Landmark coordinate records
────────────────────
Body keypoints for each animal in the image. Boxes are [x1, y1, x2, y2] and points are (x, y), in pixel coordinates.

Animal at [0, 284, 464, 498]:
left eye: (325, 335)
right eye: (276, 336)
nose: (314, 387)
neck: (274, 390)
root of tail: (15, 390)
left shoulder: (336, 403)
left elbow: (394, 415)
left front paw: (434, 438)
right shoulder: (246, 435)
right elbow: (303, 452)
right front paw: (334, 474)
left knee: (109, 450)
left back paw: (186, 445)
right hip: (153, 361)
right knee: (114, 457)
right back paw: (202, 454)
────────────────────
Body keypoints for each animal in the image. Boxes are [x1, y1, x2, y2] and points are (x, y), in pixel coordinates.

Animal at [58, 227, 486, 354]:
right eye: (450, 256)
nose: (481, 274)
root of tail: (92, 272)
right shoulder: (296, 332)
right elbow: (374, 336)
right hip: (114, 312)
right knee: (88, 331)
────────────────────
ACTIVITY
Look above for the line with "right shoulder: (296, 332)" and the line with "right knee: (88, 331)", and reproduce exactly those two lines plus every line between, nothing more.

THE COMPLETED TASK
right shoulder: (296, 332)
right elbow: (374, 336)
right hip: (114, 312)
right knee: (88, 331)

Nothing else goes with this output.